Source. Pinterest
Kompleks.
Kadang aku melihat sosialita dengan ribuan gayanya. Berlenggak lenggok seolah dunia berada dalam genggaman. Bertindak sesuka hati seakan akan tak akan pernah hidup susah dan butuh bantuan. Hidup selalu diatas dan inilah hidupku, pikirnya selalu tanpa pernah mengindahkan juluran tangan genggaman orang lain atau dapat kita katakan orang-orang yang tidak setingkat dibanding dirinya yang kayaknya punya segalanya.Menenteng dengan bangga dua tiga ponsel kenamaan dunia yang praktis buatan luar negeri. Tidak lupa cekrak cekrek sana sini mengabarkan pada dunia dimana dan sedang apa disertai caption lokasi. Ah, untuk lokasi kenamaan pasti tidak lupa ditandai. Sibuk pula menscroll leisure kunjungan teman-teman setingkatnya itu dan mulai menjelajahi tempat itu satu persatu tak pernah lelah untuk mendapat sanjungan.
Makan? Kebutuhan makanan tidak dilihat lagi harga dan gizinya. Tidak. Justru yang dipilih adalah makanan dengan kenamaan yang menurutnya keren dan barat banget. Lagi pula soto, bakso, rendang dan opor ayam sebagai makanan lokal mana mau mereka. Tidak kok, mungkin ada sebagian yang masih mau atau mencicipinya untuk mendapatkan respect keluarganya. Oh enak. Hanya itu.
Haha.
Bicara apa aku ini seolah-olah tau gaya sosialita mereka yang tidak sama sekali membumi.
Ohiya. Barusan aku juga dilihatkan bapak paruh baya berteriak, "sapu sapu" sambil terus berjalan lalu menghilang. Berjalan membungkuk bungkuk karena beban berat di punggung. Kaos koyak sedikit sudah syukur bisa dimilikinya. Alas kaki pun hanya sekedarnya. Mana bisa berfikir harus skin care dulu sebelum berangkat berkeliling menjajankan dagangan yang entah terjual habis kapan.
Ditengah tuntutan istri yang selalu membanding-bandingkan, belum lagi rengekan anaknya yang bersekolah dan mendesak ayahnya agar dia bisa berkehidupan seperti teman lainnya. Tak bisa terpikir lagi apabila kesakitan mulai meradang sekujur tubuh bapak paruh baya itu. Tak ada cara lain untuk mengemis atau bergelandang yang kayaknya melebihi hasil jualan halalnya itu. Mengambil bukan hak milik mulai menjadi nyanyian rutin sebelum fajar menyingsing dan orang-orang mulai jungkir balik meniti kehidupan.
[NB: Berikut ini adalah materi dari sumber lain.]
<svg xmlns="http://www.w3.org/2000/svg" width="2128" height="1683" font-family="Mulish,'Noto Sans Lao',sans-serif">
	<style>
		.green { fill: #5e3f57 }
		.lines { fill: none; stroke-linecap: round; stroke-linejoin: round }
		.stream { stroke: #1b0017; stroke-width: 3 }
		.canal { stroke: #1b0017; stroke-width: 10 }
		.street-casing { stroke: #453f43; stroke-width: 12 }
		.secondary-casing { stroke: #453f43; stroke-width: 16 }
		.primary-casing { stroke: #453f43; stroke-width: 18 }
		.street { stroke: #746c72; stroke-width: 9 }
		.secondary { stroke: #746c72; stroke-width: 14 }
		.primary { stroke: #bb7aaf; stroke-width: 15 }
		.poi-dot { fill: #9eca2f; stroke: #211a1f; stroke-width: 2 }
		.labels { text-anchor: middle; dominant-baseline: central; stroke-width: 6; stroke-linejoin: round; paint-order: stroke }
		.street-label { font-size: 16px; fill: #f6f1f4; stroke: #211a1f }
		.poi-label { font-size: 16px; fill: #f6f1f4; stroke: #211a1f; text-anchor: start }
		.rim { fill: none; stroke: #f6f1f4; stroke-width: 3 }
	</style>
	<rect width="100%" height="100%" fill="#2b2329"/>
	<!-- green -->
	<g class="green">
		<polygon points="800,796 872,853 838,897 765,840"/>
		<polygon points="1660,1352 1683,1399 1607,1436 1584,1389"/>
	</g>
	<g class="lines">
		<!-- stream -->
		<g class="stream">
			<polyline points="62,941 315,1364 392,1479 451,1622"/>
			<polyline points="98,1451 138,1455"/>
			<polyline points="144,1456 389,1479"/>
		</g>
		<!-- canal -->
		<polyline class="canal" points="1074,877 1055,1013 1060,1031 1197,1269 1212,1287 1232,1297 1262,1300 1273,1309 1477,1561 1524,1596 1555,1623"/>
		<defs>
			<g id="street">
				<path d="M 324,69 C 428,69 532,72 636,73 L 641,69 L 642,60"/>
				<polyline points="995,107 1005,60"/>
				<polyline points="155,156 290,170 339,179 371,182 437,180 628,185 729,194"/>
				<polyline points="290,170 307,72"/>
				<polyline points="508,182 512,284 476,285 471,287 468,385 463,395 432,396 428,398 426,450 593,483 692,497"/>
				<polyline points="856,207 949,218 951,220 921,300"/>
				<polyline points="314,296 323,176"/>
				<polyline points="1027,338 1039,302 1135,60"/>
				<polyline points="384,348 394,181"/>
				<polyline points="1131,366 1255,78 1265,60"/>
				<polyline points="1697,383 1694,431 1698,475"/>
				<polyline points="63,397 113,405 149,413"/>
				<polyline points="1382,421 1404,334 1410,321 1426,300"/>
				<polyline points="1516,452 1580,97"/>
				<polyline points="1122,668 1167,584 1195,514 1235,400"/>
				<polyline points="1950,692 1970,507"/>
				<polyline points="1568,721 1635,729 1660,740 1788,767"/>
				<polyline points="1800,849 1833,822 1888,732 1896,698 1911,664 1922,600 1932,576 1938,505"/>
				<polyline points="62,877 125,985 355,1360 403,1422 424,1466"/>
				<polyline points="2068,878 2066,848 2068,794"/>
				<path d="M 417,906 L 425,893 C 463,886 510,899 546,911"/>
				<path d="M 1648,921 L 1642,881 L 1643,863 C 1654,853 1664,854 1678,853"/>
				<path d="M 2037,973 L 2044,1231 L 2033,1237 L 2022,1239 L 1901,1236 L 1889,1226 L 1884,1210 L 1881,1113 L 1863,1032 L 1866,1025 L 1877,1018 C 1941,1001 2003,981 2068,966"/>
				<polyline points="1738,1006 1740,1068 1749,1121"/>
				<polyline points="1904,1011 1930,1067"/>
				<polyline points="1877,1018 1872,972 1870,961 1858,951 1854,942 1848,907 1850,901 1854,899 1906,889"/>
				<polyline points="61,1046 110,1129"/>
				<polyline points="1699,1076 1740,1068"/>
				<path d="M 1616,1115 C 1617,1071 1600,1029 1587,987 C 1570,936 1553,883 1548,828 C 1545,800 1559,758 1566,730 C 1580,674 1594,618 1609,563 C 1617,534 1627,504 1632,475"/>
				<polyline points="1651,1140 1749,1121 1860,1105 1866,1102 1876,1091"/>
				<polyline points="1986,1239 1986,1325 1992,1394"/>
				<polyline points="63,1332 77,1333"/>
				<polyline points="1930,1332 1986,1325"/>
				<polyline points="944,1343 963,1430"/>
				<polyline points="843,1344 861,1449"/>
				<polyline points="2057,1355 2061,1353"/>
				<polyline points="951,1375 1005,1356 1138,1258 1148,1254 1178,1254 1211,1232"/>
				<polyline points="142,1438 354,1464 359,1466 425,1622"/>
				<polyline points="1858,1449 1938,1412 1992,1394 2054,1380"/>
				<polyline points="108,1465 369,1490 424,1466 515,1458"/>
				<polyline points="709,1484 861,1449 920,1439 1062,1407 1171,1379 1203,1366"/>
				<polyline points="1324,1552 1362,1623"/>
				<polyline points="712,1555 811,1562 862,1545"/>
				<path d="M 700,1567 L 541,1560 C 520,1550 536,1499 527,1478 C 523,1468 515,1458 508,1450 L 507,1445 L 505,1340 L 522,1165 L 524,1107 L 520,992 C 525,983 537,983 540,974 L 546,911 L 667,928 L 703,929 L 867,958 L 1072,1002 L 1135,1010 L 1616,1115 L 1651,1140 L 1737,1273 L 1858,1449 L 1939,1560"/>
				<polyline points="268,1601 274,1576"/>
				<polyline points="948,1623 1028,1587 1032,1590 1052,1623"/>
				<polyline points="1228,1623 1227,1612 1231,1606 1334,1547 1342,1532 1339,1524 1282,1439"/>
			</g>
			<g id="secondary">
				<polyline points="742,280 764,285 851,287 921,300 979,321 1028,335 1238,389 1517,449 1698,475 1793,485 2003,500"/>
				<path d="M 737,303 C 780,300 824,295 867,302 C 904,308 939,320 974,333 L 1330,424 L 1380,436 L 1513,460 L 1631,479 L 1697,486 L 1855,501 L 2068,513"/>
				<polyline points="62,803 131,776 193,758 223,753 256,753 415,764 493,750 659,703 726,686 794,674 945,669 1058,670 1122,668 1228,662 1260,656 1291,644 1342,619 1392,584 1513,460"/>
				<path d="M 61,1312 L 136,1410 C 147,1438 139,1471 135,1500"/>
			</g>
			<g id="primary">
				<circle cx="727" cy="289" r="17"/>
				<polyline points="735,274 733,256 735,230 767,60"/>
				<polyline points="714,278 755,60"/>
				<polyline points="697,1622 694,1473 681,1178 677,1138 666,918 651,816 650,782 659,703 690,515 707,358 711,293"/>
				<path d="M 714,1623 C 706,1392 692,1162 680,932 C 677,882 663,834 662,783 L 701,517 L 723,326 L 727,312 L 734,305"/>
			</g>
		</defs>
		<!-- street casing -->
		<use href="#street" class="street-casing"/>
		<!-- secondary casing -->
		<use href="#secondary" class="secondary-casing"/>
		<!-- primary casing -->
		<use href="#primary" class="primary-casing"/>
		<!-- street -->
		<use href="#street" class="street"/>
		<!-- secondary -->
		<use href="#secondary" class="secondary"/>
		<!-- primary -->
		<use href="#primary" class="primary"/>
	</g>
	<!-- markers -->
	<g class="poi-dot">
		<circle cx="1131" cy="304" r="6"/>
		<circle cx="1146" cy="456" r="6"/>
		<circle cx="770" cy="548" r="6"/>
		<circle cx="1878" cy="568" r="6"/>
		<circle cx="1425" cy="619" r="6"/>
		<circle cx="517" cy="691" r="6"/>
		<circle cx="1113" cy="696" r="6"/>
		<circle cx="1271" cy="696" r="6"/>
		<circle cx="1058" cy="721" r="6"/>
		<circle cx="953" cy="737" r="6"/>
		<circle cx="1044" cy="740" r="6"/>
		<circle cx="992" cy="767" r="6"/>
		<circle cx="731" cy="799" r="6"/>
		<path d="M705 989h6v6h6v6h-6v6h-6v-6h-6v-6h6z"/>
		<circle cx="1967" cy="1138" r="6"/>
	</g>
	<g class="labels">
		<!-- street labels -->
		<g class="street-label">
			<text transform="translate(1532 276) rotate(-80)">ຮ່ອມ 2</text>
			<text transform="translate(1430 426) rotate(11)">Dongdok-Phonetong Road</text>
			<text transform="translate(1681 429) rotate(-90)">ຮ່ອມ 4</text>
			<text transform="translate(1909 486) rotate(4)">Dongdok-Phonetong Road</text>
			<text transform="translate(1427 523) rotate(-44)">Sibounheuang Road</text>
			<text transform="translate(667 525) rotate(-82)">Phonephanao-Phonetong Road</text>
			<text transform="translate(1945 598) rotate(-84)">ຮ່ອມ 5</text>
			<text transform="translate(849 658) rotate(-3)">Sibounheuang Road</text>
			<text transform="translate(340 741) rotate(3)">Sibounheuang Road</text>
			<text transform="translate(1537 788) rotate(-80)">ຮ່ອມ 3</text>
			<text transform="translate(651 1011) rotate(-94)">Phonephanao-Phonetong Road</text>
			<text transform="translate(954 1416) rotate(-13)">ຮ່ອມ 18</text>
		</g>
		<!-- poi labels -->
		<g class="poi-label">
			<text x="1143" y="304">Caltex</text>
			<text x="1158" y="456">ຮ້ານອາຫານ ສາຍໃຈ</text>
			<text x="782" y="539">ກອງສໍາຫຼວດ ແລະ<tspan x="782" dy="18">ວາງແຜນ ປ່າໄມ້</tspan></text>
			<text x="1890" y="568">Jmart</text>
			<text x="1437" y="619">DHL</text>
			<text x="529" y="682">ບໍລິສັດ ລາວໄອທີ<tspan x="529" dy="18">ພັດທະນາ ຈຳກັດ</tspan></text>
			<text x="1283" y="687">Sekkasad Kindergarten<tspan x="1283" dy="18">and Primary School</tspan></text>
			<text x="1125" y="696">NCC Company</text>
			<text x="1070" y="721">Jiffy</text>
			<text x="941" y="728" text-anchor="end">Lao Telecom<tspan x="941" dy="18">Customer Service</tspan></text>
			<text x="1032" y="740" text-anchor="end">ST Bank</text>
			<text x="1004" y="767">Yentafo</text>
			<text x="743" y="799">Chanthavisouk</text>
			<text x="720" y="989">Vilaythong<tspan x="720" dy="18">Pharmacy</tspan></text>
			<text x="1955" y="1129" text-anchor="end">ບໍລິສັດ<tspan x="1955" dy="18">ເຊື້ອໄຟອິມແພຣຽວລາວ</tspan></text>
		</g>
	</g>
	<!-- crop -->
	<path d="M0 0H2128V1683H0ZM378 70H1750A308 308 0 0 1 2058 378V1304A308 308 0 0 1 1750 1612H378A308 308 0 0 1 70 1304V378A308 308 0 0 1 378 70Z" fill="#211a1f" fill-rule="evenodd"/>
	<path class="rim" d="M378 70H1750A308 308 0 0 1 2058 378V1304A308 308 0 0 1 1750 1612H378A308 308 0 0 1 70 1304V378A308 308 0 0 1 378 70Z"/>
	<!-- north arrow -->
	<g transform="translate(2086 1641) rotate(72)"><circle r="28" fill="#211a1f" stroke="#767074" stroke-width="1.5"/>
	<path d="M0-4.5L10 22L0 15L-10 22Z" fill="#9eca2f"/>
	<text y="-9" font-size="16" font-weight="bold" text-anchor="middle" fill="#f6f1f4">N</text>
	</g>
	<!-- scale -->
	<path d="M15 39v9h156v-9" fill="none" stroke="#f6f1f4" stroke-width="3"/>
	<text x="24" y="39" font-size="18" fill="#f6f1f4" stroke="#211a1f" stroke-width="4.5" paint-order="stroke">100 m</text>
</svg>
Dengan senyuman miris tak bisa bedakan lagi mana dosa mana bukan. Dengan segepok uang hasil ambil kotak infak masjid ratusan perak, dia bertatih pulang. Eh belum sampai di rumah, sudah diserbu babak belur. Lain ceritanya untuk tikus-tikus jahanam negeri yang merenggut milayaran rupiah dengan bangganya. Wajah mulus dan terurus meskipun dalam jeruji tahanan yang tiap tahun selalu berkurang.
Eh jeruji apanya.
Pulang kerumah megah, tiduran sebantar pun tak masalah kok.
Sekelumit sedikit tentang Jakarta.
Tidak tahu kalau kota besar lain.
Satu lagi.
Jakarta itu..
Kompleks
Bisa menularkan gaya hidupnya kepada orang2 yg bahkan menginjakkan kaki di jakarta pun belum pernah, tapi gayanya sudah selangit persis spti sebutan ke-"Jakarta"-an.Heh gue udah ini itu masa lu belum blabla.
Ga salah sih. Lucu aja.
Atau bahkan yg masih kental dengan malu2in khas anak kampung bagi perantau di jakarta.
Mas, saya ini dimana nggih?
Yha. Jawa mana mbak?
Ketebak dengan mudahnya asal muasal. Tinggal bersiap saja jadi sasaran empuk (jangan sampaaaai).
Menarik. Semuanya. Mungkin aku bakal merindukan ketimpangan Jakarta karena telah menjadi kota rekam jejak kehidupanku. Hehe.